Do I need a premium Power Platform licence to use Copilot Studio with Dataverse?

Yes. Copilot Studio requires a Microsoft Copilot Studio licence (standalone or bundled with Microsoft 365). Dataverse capacity is also consumed per interaction. For full licensing details, see Microsoft's official Copilot Studio licensing guide. You can also review costs before committing to a rollout.

Can a Copilot Studio agent write data back to Dataverse, or is it read-only?

Copilot Studio agents can both read and write Dataverse data. You can create, update, or delete records using Power Automate flows triggered by the agent, or by using the built-in Dataverse connector actions directly within a topic. Always scope your agent's permissions carefully to avoid unintended data changes.

How do I handle authentication so the agent only shows data the user is allowed to see?

Copilot Studio supports end-user authentication via Azure AD (Microsoft Entra ID). When you enable user authentication on a topic, the agent passes the signed-in user's identity to Dataverse, which then applies the standard Dynamics 365 security roles and record-level permissions. Users can only see what their security role allows.

What is the difference between a Copilot Studio topic and a plugin action?

A topic is a conversational flow you design — it defines how the agent responds to specific trigger phrases, collects inputs, and branches the dialogue. A plugin action is a callable function (such as a Power Automate flow or an OpenAPI endpoint) that the agent invokes mid-conversation to retrieve or process data. Topics orchestrate the conversation; plugin actions perform the actual work.

Can I embed the Copilot Studio agent in Microsoft Teams?
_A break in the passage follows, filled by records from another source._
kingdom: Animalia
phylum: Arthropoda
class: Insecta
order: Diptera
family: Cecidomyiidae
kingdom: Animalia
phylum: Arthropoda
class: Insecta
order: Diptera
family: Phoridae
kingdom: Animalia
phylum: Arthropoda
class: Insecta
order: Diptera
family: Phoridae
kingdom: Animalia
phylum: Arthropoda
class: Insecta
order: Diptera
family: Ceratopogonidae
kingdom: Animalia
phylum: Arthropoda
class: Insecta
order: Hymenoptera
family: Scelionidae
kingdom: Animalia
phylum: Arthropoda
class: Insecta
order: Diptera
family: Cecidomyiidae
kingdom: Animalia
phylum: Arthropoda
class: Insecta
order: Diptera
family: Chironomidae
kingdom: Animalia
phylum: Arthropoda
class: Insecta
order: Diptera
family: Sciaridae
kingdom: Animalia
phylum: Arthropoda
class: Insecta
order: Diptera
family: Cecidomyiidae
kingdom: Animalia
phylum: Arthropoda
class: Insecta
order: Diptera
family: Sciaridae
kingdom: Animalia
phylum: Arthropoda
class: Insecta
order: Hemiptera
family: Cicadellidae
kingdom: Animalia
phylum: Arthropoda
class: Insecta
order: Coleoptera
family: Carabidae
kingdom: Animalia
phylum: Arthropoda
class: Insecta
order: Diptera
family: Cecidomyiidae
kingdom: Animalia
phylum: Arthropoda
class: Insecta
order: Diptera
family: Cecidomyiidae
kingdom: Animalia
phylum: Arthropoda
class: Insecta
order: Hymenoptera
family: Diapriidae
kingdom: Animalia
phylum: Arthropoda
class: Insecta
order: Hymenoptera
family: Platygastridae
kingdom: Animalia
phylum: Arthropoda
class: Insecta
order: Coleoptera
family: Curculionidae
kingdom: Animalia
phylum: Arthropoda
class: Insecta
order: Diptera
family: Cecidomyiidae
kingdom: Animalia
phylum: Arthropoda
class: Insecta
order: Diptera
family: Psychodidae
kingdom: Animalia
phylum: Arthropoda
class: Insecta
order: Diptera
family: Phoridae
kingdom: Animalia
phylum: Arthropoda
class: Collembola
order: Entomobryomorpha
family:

Yes. Copilot Studio provides a native Microsoft Teams channel. Once you publish your agent, go to Channels and select Teams — the integration requires no extra code. If your organisation needs help deploying Copilot Studio across Teams, Alphavima's Power Platform team can guide you through the full setup.

How many Dataverse tables can one agent query?

There is no hard limit on the number of tables an agent can query. You can create multiple topics, each connecting to a different table or view. For performance, use filtered queries and retrieve only the columns you need rather than fetching entire rows.

Will the Copilot Studio agent work offline?

No. Copilot Studio agents require an internet connection to communicate with the backend services. For offline Dynamics 365 scenarios, consider using the Dynamics 365 mobile app with offline sync instead.

How do I test my agent before deploying it to end users?

Use the Test your agent pane inside Copilot Studio. It provides a live chat window where you can simulate conversations, inspect variable values, and step through topic branches. For integration testing, use the Demo website channel to share a preview link with stakeholders before full deployment.